Achetons la dette grecque pour sauver l’Europe!
L'Europe peine à mettre en place un 2ème plan de sauvetage pour la Grèce, au bord du gouffre. Un prêt d'une centaine de milliards d'euros pourrait être accordé. De quoi tenir un an ou deux. Et si l'UE rachetait toute la dette grecque? C'est possible.
A votre bon cœur, messieurs les ministres des Finances! 200 milliards d’euros, 250 au pire, c’est donné pour sauver définitivement la Grèce et par ricochet la zone euro. Vous tergiversez pour une nouvelle rallonge de l’ordre de 80 milliards d’euros. Tout au plus une nouvelle bouffée d’oxygène – mais jusqu’à quand ?
Pourquoi ne pas aller plus loin et "européaniser" la dette souveraine grecque ? Par solidarité bien sûr, mais aussi par intérêt, pour éviter tout risque de "faillite" de la Grèce et donc de contagion au système bancaire.
Une hypothèse irréaliste ? Pas si sûr. Un rapide calcul pour s’en convaincre: La dette souveraine grecque frôle les 350 milliards, mais l’UE et le FMI en détiennent déjà 110 milliards depuis le premier plan de sauvetage, il y a un an. Il faut également tenir compte de la petite centaine de milliards de créances détenues par la BCE. Cela signifie que les institutions internationales détiendront à terme l'essentiel de la dette grecque. Et pourquoi pas tout, tout de suite?
Desserer les taux
"Les montants [à racheter] ne sont vraiment pas grand-chose", à l'échelle de l'Europe, assure Julia Cagé, enseignante à l'université de Harvard et à l'Ecole d'économie de Paris. Avec Thomas Chalumeau elle vient de rédiger pour la Fondation Terra Nova une note intitulée "Dette grecque : l’Europe ou le chaos".
Plutôt qu'une restructuration périlleuse ou une nouvelle enveloppe "qui ne fait que repousser le problème", ils préconisent
le rachat par la Banque centrale européenne (BCE) et par le Mécanisme européen de stabilité (MSE) de l’ensemble des titres de dettes obligataires souveraines, et le remboursement de l’intégralité de sa dette par la Grèce directement à ces institutions, à des taux beaucoup plus raisonnables.
Alors que les Etats de la zone euro ne parviennent pas à s'accorder sur un nouveau plan de sauvetage et au moment où le Premier ministre grec George Papandreou en est réduit à demander, sans succès, la formation un gouvernement d'union nationale à condition que ce dernier soutienne le plan élaboré par l'UE et le FMI – autrement-dit de nouvelles mesures d'austérité et des privatisations – l'hypothèse d'une "européanisation" de la dette mérite d'être étudiée.
Dans une note datée de janvier 2011, Dominique Plihon, professeur d'économie financière à l'Université Paris XIII et "économiste atterré", propose aussi le financement – mais d'une partie seulement – de la dette publique par la BCE. Ses statuts "lui interdisent en principe de financer des Etats en effectuant de la création monétaire". Sauf qu'elle a enfreint cette règle à deux reprise en 2010, rappelle-t-il.
--
Tâches à réaliser:
1. Recopiez mot pour mot le passage de l'article sur la dette grecque qui va de « L'Europe peine à » jusqu'à « jusqu’à quand ? ».
2. Relevez toutes les personnes nommées dans l'article sur la dette grecque.
3. Rédigez la suite de l'article sur la dette grecque, en reprenant après sa dernière phrase.
--
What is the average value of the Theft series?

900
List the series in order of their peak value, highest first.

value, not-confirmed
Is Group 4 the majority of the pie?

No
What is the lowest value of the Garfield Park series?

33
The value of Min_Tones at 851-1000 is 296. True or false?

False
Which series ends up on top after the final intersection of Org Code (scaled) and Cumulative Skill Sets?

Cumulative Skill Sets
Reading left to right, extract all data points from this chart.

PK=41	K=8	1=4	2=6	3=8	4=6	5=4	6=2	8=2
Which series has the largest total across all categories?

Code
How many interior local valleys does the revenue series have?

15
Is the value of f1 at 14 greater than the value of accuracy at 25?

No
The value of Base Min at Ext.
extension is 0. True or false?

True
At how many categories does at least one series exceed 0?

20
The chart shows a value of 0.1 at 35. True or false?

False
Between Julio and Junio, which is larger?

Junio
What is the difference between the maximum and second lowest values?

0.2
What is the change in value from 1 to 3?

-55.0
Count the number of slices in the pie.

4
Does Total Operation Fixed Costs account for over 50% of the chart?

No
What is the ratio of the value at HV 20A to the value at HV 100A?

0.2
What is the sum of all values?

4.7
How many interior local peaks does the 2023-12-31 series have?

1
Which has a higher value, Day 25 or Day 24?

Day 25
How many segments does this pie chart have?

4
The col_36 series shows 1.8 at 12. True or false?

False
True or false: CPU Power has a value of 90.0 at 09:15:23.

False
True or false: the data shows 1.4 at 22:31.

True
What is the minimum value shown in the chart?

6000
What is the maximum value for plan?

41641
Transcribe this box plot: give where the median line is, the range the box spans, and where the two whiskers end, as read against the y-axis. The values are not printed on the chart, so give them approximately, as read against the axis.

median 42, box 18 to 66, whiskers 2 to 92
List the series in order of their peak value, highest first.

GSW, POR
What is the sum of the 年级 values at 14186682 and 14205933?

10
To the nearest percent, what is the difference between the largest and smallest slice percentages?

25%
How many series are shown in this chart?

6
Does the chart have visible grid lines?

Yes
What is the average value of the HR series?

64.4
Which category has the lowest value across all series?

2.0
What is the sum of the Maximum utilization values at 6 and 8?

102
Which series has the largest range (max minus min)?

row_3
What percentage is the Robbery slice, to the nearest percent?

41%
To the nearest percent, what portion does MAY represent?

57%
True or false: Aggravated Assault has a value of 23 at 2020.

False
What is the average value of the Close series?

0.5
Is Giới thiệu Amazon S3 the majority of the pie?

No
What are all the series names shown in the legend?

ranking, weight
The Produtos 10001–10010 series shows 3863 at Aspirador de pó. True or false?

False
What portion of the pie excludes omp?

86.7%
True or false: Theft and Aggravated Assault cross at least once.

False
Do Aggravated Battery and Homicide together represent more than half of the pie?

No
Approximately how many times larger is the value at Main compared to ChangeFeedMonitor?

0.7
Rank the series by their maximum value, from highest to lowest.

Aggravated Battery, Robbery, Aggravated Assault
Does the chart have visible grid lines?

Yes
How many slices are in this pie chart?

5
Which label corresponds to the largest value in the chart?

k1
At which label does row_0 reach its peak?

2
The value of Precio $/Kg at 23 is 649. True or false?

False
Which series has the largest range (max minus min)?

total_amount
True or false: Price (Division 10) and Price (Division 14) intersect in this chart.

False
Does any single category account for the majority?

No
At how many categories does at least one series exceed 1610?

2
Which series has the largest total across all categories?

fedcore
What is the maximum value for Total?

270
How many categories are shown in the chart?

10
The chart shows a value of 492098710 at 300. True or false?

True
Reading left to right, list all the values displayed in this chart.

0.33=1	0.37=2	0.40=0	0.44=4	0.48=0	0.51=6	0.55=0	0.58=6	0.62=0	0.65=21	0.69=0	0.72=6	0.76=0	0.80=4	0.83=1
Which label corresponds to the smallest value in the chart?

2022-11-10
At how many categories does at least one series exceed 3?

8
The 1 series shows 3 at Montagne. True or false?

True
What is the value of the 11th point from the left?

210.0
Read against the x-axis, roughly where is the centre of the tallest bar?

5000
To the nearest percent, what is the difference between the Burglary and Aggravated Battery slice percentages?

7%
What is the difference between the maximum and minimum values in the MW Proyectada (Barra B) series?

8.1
--
Réponses aux tâches:
1.
L'Europe peine à mettre en place un 2ème plan de sauvetage pour la Grèce, au bord du gouffre. Un prêt d'une centaine de milliards d'euros pourrait être accordé. De quoi tenir un an ou deux. Et si l'UE rachetait toute la dette grecque? C'est possible.
A votre bon cœur, messieurs les ministres des Finances! 200 milliards d’euros, 250 au pire, c’est donné pour sauver définitivement la Grèce et par ricochet la zone euro. Vous tergiversez pour une nouvelle rallonge de l’ordre de 80 milliards d’euros. Tout au plus une nouvelle bouffée d’oxygène – mais jusqu’à quand ?

2. Julia Cagé, Thomas Chalumeau, George Papandreou, Dominique Plihon

3.
Cercle vicieux
Le point de départ de l'analyse de Terra nova est simple : la Grèce, un an après le premier plan de sauvetage, s'enfonce au lieu de se redresser. Les remèdes préconisés, comme le nouveau plan d'austérité et de privatisations discuté depuis mercredi soir au Parlement grec, plombent chaque jour un peu plus les espoirs d’un retour à la croissance. Conséquence de ce cercle vicieux, Athènes connaitra la récession pour la 3ème année consécutive. Et le déficit budgétaire continue d’exploser.
En réalité, la crise grecque durera tant que la Grèce n’arrivera pas à redresser son économie. Et elle ne pourra redresser son économie tant qu’elle restera écrasée par le poids de sa dette. La Grèce par ailleurs ne pourra s’en sortir seule,
expliquent Julia Cagé et Thomas Chalumeau. Un constat partagé par Nobert Gaillard, économiste et consultant auprès de la Banque mondiale:
Le pays n'a pas la capacité de créer assez de richesses pour rembourser. Son industrie est quasi-inexistante et les services sont concentrés dans le tourisme, mais cela n'engendre pas assez de valeur. Alors qui va payer? Les grandes fortunes grecques ont fui le pays. On va demander aux pêcheurs, aux restaurateurs, aux fonctionnaires de rembourser des centaines de milliards? Ce n’est pas sérieux. Aujourd'hui c'est la grève générale, demain ce sera des révoltes sociales violentes.
Comprendre : si la situation sociale se détériore, les investisseurs pourraient tout perdre. A l'inverse, "pour les Grecs, une mutualisation européenne de leur dette permettra de rendre acceptable les sacrifices demandés. Si on renfloue vraiment la Grèce, on évite le risque de crise systémique."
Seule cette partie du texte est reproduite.